The Gastrocnemius fibres thicken to a greater degree and become much thicker than the fibres in M. Psoas. Because of the early cessation of length growth in the Gastrocnemius muscle fibre, this thickening of the component fibres largely accounts for the increase in the bulk of M. Gastrocnemius.
Any application of the data to a different species of animal, or to
different muscles, will naturally require caution. However, the general
principles for the two basically different classes of muscle studied are
probably similar in allied types of a wide variety of muscle. The essential structural difference of these two types is the direction of the muscle fibres.
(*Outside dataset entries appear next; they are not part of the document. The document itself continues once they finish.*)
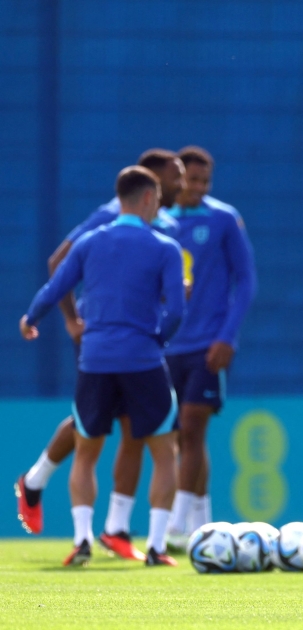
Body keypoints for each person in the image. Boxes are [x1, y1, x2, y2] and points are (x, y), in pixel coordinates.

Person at [14, 149, 185, 562]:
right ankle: (158, 546)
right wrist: (157, 339)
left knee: (88, 448)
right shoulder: (164, 246)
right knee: (165, 450)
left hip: (95, 360)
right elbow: (177, 311)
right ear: (147, 199)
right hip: (143, 359)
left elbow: (55, 287)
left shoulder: (91, 241)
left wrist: (30, 317)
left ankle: (83, 539)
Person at [164, 146, 257, 548]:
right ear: (176, 179)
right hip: (165, 345)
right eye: (191, 180)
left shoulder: (223, 219)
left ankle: (175, 526)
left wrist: (227, 336)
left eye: (205, 181)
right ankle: (204, 523)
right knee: (176, 436)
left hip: (207, 345)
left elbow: (247, 281)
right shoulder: (161, 221)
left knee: (192, 427)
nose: (198, 188)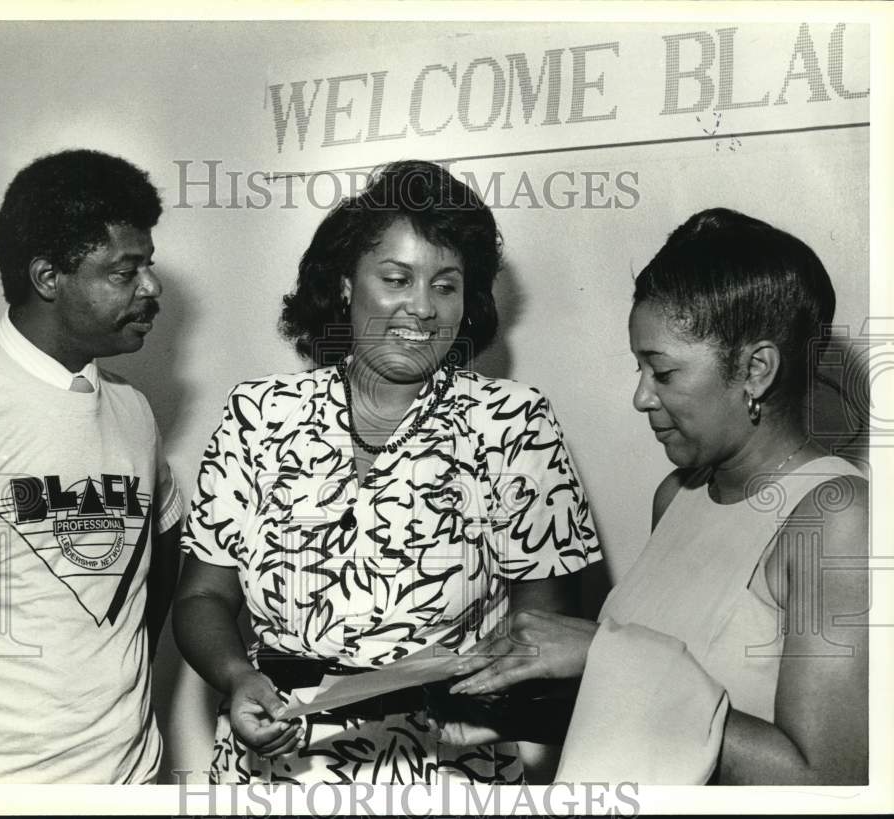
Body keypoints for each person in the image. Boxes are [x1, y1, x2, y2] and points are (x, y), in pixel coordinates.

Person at [174, 159, 602, 784]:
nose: (422, 308)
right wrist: (238, 676)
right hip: (273, 763)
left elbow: (541, 637)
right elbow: (203, 595)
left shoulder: (514, 423)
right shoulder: (259, 414)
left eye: (446, 285)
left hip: (448, 767)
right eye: (397, 278)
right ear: (346, 283)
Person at [450, 208, 868, 785]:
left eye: (663, 372)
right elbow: (650, 726)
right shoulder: (676, 496)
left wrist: (604, 656)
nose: (641, 397)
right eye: (638, 368)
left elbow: (826, 782)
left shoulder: (839, 516)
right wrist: (507, 702)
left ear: (757, 370)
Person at [0, 149, 183, 783]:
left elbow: (161, 550)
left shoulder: (133, 409)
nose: (152, 287)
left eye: (149, 265)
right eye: (125, 271)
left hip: (129, 776)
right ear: (47, 278)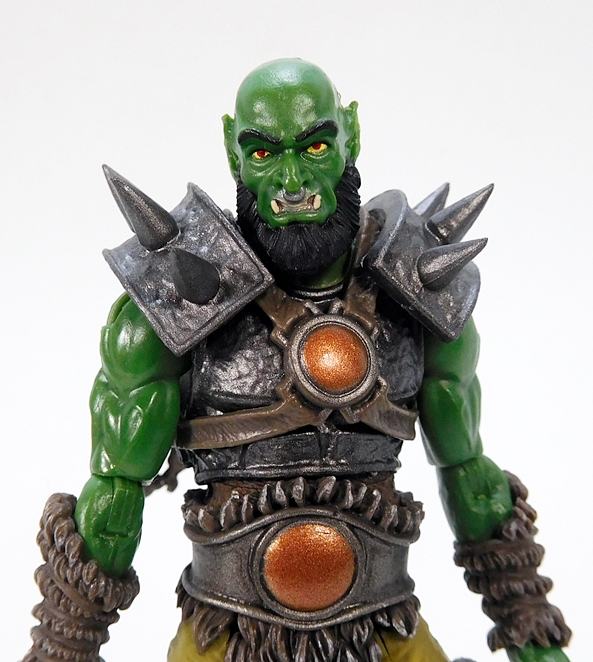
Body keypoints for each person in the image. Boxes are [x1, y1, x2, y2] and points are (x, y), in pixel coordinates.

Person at [24, 59, 571, 662]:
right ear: (232, 152)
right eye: (263, 154)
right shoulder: (169, 303)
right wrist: (64, 643)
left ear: (351, 135)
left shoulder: (417, 294)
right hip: (226, 634)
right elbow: (115, 493)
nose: (291, 182)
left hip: (384, 630)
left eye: (314, 147)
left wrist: (531, 629)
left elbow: (469, 474)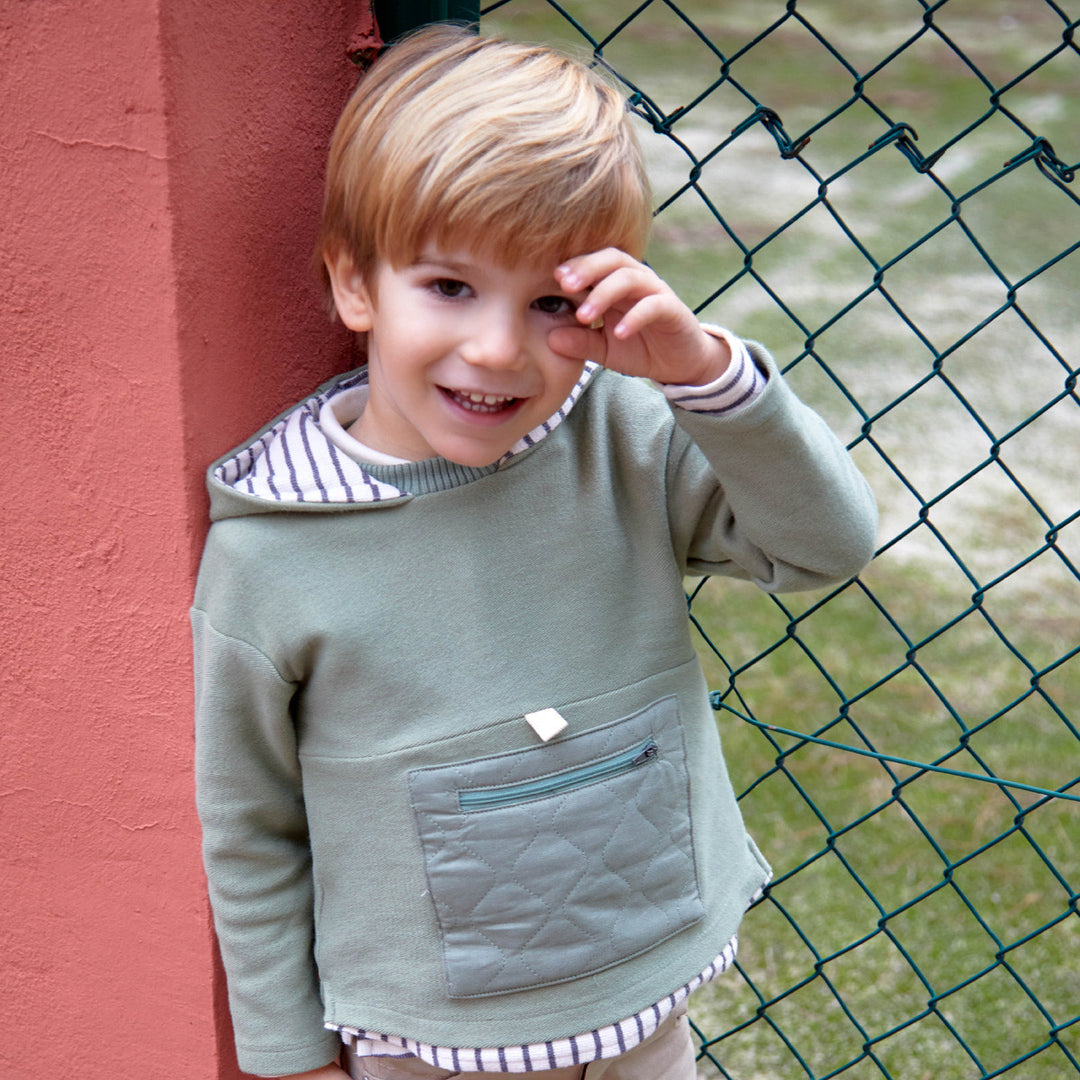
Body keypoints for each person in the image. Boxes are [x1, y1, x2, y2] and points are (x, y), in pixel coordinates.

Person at [192, 23, 877, 1080]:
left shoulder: (625, 437)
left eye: (551, 302)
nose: (498, 349)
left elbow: (827, 545)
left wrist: (703, 374)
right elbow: (252, 825)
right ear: (356, 284)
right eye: (450, 287)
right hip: (430, 1048)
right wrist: (292, 1058)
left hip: (644, 1005)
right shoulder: (275, 552)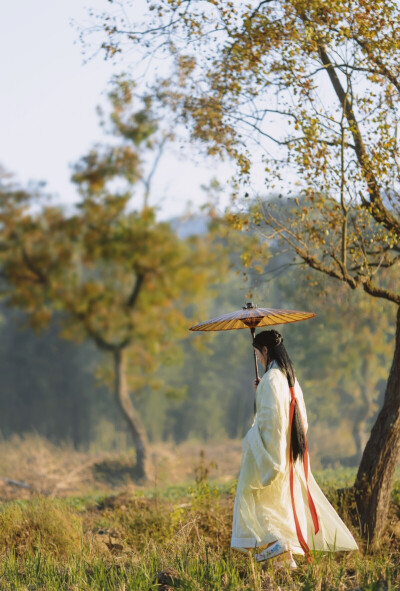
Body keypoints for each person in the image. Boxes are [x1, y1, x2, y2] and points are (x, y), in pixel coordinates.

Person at [231, 329, 358, 569]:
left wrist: (253, 441)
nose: (258, 358)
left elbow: (270, 423)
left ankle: (278, 544)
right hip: (289, 454)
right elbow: (301, 421)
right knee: (280, 506)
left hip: (272, 456)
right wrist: (261, 392)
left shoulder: (270, 380)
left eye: (258, 353)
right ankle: (284, 562)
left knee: (256, 500)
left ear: (265, 350)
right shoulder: (290, 378)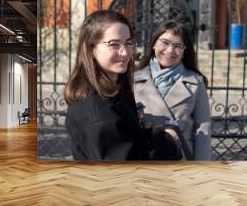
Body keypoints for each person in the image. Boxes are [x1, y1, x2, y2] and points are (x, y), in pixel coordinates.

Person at [64, 10, 181, 161]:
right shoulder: (99, 113)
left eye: (128, 43)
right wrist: (168, 143)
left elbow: (127, 137)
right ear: (91, 48)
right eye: (114, 44)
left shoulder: (113, 90)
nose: (125, 52)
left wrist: (154, 134)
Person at [134, 20, 212, 160]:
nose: (170, 50)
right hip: (144, 156)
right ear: (154, 44)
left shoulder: (195, 81)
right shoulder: (134, 80)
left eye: (178, 46)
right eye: (165, 42)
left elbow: (202, 126)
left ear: (184, 51)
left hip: (180, 158)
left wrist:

In M. Gastrocnemius, of pinnate structure, the short muscle fibres join the tendon at an acute angle, whereas in the Psoas muscle, the fibres are characterised by their parallel arrangement from end to end of the muscle.
For a large bulk of muscle, the general conclusions may be of value in
providing a basis for further study of muscle belonging to either of these types.
No mention has been made whether the data collected for the various
measurements obey Huxley's allometric law. This aspect of the work is undergoing investigation, and will be presented in a future publication. At this stage, it can be stated that a straight-line relationship in logs. can be
fitted to all the data by the method of least squares (i.e. allometric growth),
excepting Gastrocnemius weight, Gastrocnemius depth, and muscle length
and bundle length for both muscles. However, graphical analysis by
means o£ confidence-regions eliminates in addition a number of the measurements
showing a straight-line relationship in logs. by the least squares
method. Thus, the method of curve-fitting completely satisfying the confidence
region criterion shows that M. Gastrocnemius grows in allometric
manner only for fibre diameter. Similar treatment for the Psoas muscle
leaves only weight, width, and depth of muscle in the category of measurements
which obey Huxley's law. Until it is possible to elaborate the reasons
for the discrepancies, as well as the dissimilarities in the muscles studied,
no useful purpose can be served by discussion or comparison.